Please repeat, word for word, the stretch of rows below from the line containing "Q: How many green knives appear here?" through the last row.

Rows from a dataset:
====

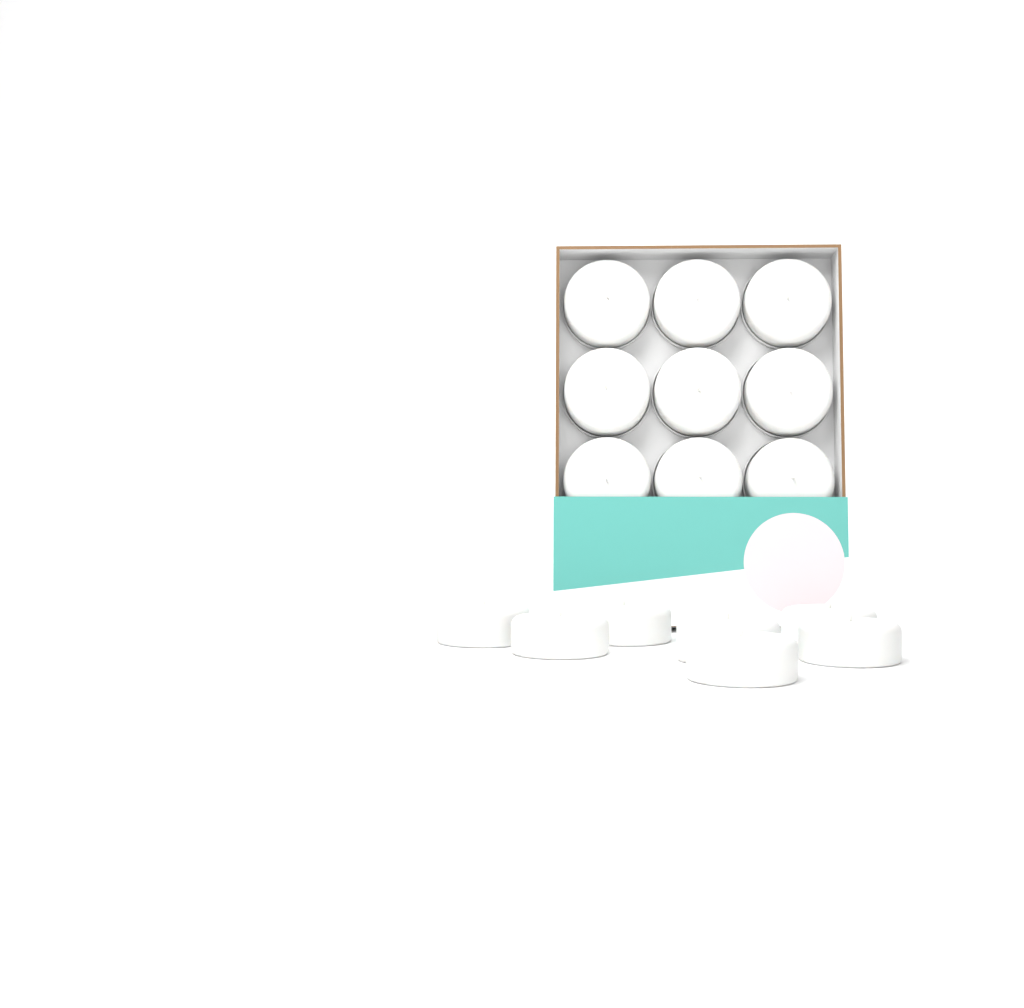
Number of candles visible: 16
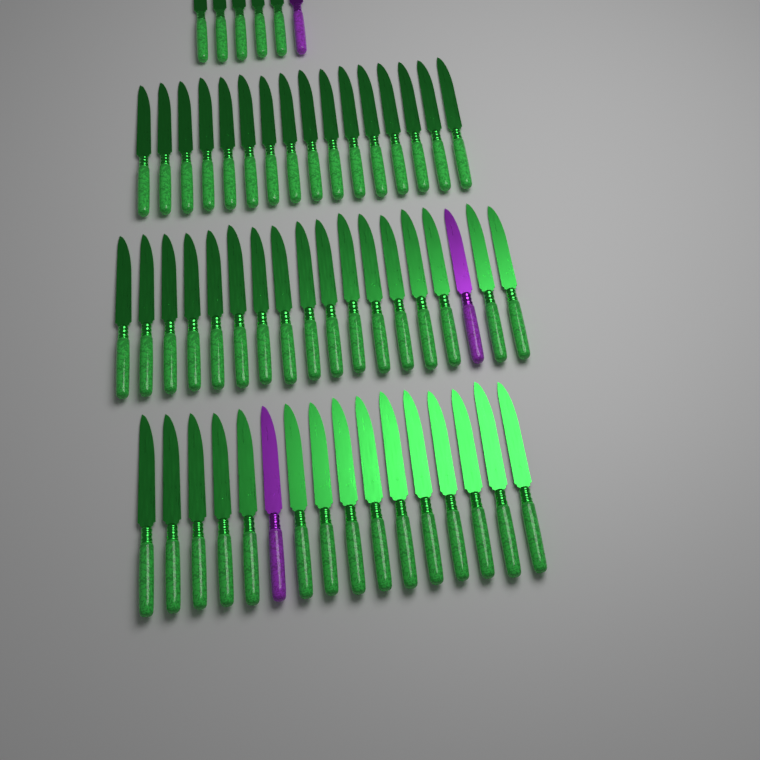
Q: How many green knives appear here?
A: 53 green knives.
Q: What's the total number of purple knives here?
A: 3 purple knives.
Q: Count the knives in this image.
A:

====

Task output ▸
Q: How many green knives appear here?
A: 53 green knives.
Q: What's the total number of purple knives here?
A: 3 purple knives.
Q: Count the knives in this image.
A:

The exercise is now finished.